Threatened Preterm Labor
Allylestrenol together with bed rest is an effective consideration in the control of threatened preterm labor with powerful pregnancy-maintaining and fetal weight-promoting actions, and a remarkable lack of androgenic activity. When used without tocolytics, recommended dosage of allylestrenol for the treatment of threatened preterm labor is 30 to 40 mg/day (two 5 mg tablets taken 3 to 4 times daily).25
In the study by Pandey et al,26 75 patients were admitted between 28 and 36 weeks of gestation with threatened preterm labor. Both primi- and multigravida were included. The study group consisted of 50 patients treated with 5 mg allylestrenol two tablets 8 hourly and 20 mg isoxsuprine 8 hourly, while the control group consisted of 25 patients treated with 20 mg isoxsuprine alone 8 hourly. In the study group, 82% continued the pregnancy up to term compared with 65% in the control group; besides, 70% babies weighed ≥2,500 gm in the study group compared with 60% in the control group. Therefore the combination of allylestrenol and isoxsuprine was superior to isoxsuprine alone. The study also showed that allylestrenol can be given with a tocolytic drug, as no adverse effects have been reported. The safety of allylestrenol both for the mother and the baby, despite prolonged use, has been reestablished and reconfirmed.

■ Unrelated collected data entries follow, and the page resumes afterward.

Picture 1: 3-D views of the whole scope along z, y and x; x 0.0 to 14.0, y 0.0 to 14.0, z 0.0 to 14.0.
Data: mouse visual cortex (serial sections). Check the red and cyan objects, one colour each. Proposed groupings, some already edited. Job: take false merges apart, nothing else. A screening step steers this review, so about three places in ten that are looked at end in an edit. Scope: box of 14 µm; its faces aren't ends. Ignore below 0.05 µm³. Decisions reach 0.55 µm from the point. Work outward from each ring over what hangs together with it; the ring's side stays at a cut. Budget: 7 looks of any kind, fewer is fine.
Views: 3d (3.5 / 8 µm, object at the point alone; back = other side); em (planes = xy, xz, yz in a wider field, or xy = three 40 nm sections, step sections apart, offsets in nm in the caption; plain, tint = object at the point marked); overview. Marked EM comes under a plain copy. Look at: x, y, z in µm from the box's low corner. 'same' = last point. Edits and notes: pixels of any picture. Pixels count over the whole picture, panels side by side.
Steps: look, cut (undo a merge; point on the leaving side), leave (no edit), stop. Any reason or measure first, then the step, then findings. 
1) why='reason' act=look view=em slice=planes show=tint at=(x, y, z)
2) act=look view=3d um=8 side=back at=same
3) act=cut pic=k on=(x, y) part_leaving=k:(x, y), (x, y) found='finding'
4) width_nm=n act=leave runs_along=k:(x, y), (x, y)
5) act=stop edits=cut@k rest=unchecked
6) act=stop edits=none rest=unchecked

Pregnancy-induced Hypertension
Intrauterine growth retardation related to preeclamptic toxemia (PET) improved particularly well as shown by Kaneoka and Batra who compared their PET related cases to others. Incidental case histories and other data from numerous sources support the view that the PET symptomatology of the mother is also antagonized. If this is confirmed, it would fit well with what is known about the relationship between impaired placental flow and preeclampsia.24,27,28
ADVERSE EFFECTS
Safety studies suggest that allylestrenol usage at therapeutic dosage does not increase the rate of hypospadias in the fetus.29,30 Allylestrenol is therefore beneficial over other progestogens derived from 19-nortestosterone which, besides their progestational activity, also show some androgenic activity. Allylestrenol at therapeutic dosage does not increase the incidence of hypospadia in the fetus.
Allylestrenol has no serious side effects. It has no known endocrinological side effects and thus, it is perfectly devoid of androgenic, estrogenic, and anabolic properties.12,24,27,28,31-34
CONCLUSION
Allylestrenol has an interesting pharmacological profile, combining potent pregnancy-maintaining and fetal weight-promoting properties, with a notable absence of androgenic activity. This probably explains the reason for the extensive use of allylestrenol during pregnancy in women with threatened abortion, selected cases of bad obstetric history (habitual abortion), threatened preterm labor, and IUGR for more than five decades. It exhibits a unique trophoblastic cum placentotropic action (stimulates the production of hormones and enzymes initially from syncytiotrophoblast followed by placenta) not yet been observed with any other progestogen, in addition to having a highly selective β2-adrenergic action on the uterus.
Studies have confirmed that allylestrenol did not induce any anomalies or unwanted effects in both the pregnant women and children. No risk of inducing genital alterations, such as masculinizing effects of the female fetus, was observed in human embryos deliberately exposed to high-normal doses of allylestrenol given to the mother before undergoing legal termination of pregnancy. With strong pregnancy-maintaining and fetal weight-promoting properties, and a notable absence of androgenic activity, allylestrenol is an important consideration in the management of the obstetric complications as listed in our review.